**Task prompt**
Look at every line of the material below and tally those containing "jetbrains". Reply with the total alone.
------------------------------
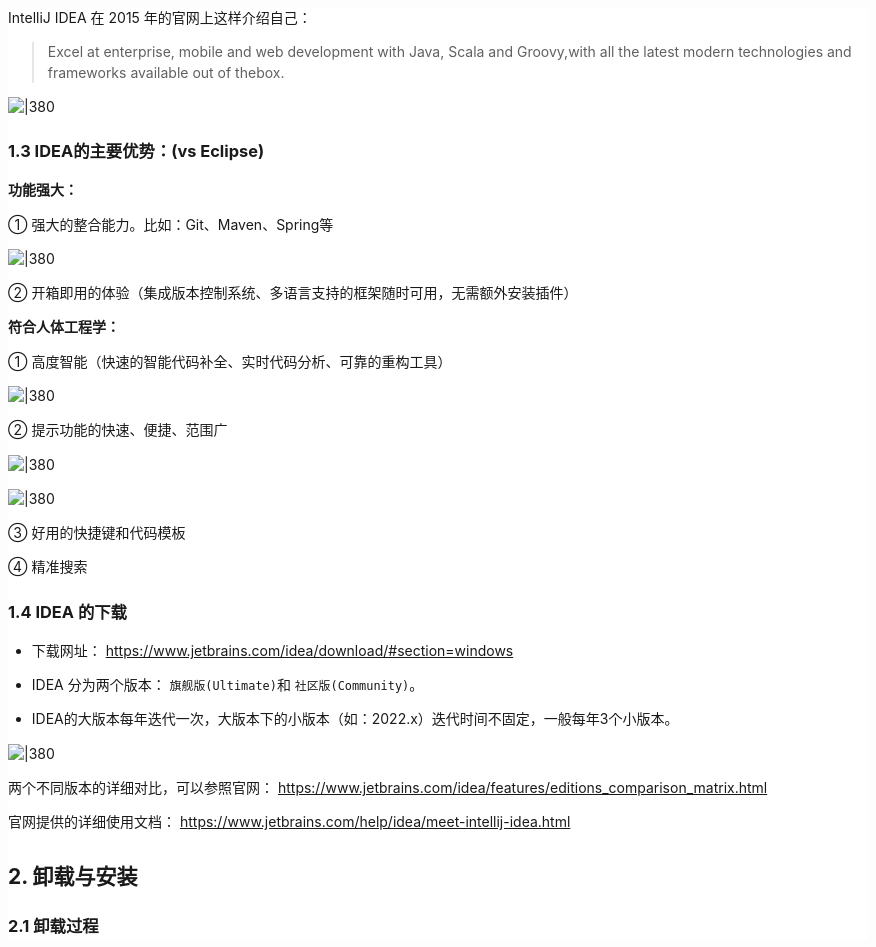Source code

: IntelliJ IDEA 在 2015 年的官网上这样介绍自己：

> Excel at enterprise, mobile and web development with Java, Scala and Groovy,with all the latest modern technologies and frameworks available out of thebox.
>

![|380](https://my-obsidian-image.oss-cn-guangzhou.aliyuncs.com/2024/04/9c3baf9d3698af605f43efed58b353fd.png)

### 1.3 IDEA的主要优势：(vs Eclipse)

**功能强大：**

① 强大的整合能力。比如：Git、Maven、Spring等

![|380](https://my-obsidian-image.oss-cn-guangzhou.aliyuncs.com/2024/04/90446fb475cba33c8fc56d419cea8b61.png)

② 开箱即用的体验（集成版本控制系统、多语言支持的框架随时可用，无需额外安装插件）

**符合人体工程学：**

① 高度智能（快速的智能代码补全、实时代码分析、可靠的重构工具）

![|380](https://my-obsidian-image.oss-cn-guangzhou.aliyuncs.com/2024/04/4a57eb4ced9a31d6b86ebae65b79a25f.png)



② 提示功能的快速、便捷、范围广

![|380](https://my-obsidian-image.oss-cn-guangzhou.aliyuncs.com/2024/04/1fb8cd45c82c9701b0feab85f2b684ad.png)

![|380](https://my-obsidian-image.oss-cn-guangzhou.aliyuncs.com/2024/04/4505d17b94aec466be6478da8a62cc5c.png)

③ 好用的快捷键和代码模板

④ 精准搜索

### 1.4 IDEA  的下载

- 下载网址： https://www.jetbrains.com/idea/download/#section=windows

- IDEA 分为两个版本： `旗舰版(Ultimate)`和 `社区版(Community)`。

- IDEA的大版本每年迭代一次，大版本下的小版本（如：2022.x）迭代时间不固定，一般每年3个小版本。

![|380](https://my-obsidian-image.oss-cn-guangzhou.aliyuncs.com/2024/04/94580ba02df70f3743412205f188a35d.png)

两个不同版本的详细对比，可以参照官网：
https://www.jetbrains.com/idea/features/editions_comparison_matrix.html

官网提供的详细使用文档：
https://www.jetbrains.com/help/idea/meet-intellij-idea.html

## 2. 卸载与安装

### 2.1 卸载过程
------------------------------
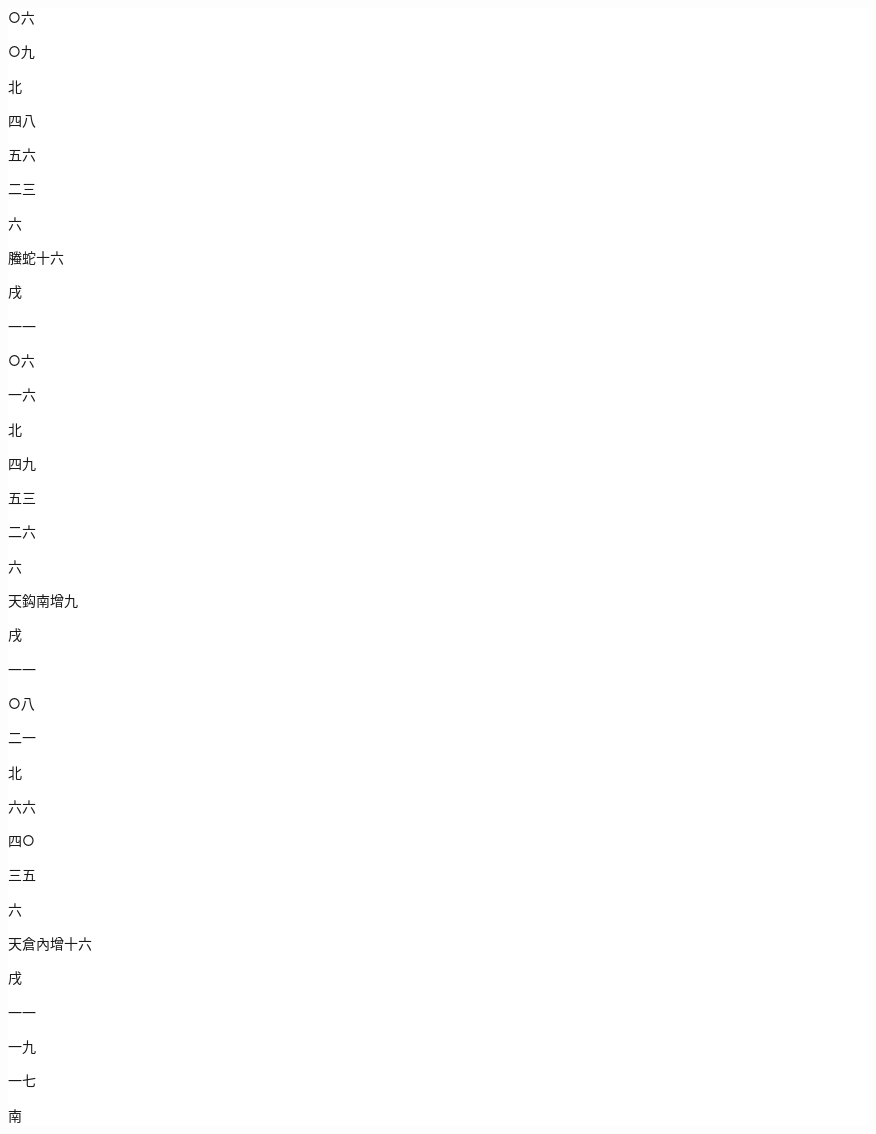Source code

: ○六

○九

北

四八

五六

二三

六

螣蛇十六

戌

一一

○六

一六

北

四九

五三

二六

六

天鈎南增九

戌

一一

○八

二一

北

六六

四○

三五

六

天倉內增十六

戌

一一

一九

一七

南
------------------------------
**Answer**
3